La tâche confiée à Talon n’était point médiocre. Elle demandait de l’intelligence, du savoir-faire, de l’énergie, du dévouement. Pour un officier public dont la carrière avait déjà été heureuse et paraissait encore pleine de promesses, c’était un rude sacrifice que de traverser les mers, de tourner le dos au champ fécond où l’initiative royale et ministérielle faisait germer tant de progrès et ouvrait de si glorieuses perspectives au talent laborieux ; et cela pour aller s’enfouir dans une colonie chancelante, afin d’y travailler obscurément, loin des regards du maître, à la tâche hasardeuse de réprimer la barbarie, et de faire sortir du chaos l’ordre, la paix et la prospérité ! Cependant Talon n’essaya point de se dérober à cette mission ardue. Il avait appris jeune à ne pas reculer devant les devoirs difficiles. En outre, il lui était bien permis d’espérer qu’on lui tiendrait compte de son abnégation, et que, malgré l’éloignement, le roi et le ministre apprécieraient les services rendus dans des conditions si extraordinairement méritoires.

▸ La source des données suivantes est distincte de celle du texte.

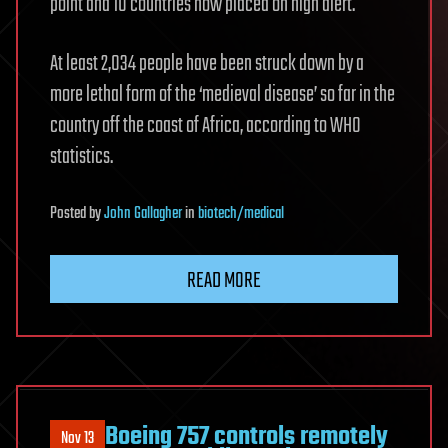
point and 10 countries now placed on high alert.
At least 2,034 people have been struck down by a
more lethal form of the ‘medieval disease’ so far in the
country off the coast of Africa, according to WHO
statistics.
Posted
by
John Gallagher
in
biotech/medical
READ MORE
Boeing 757 controls remotely
Nov 13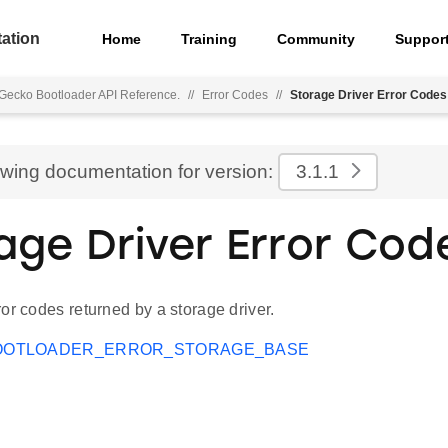
ation
Home
Training
Community
Suppor
Gecko Bootloader API Reference.
//
Error Codes
//
Storage Driver Error Codes
ewing documentation for version:
3.1.1
age Driver Error Cod
or codes returned by a storage driver.
OOTLOADER_ERROR_STORAGE_BASE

Il eut, avant son départ, plusieurs entrevues avec Louis XIV et Colbert. Il reçut du premier l’assurance que son terme d’office au Canada ne serait que de deux ans. Le roi lui fit aussi remettre un long mémoire pour lui servir d’instructions. « Sa Majesté, y était-il dit, ayant fait choix du sieur Talon pour remplir cette charge (d’intendant du Canada), a considéré qu’il avait toutes

  1. Édits et Ordonnances, publiés à Québec de 1854 à 1856, en trois volumes, vol. III, p. 33.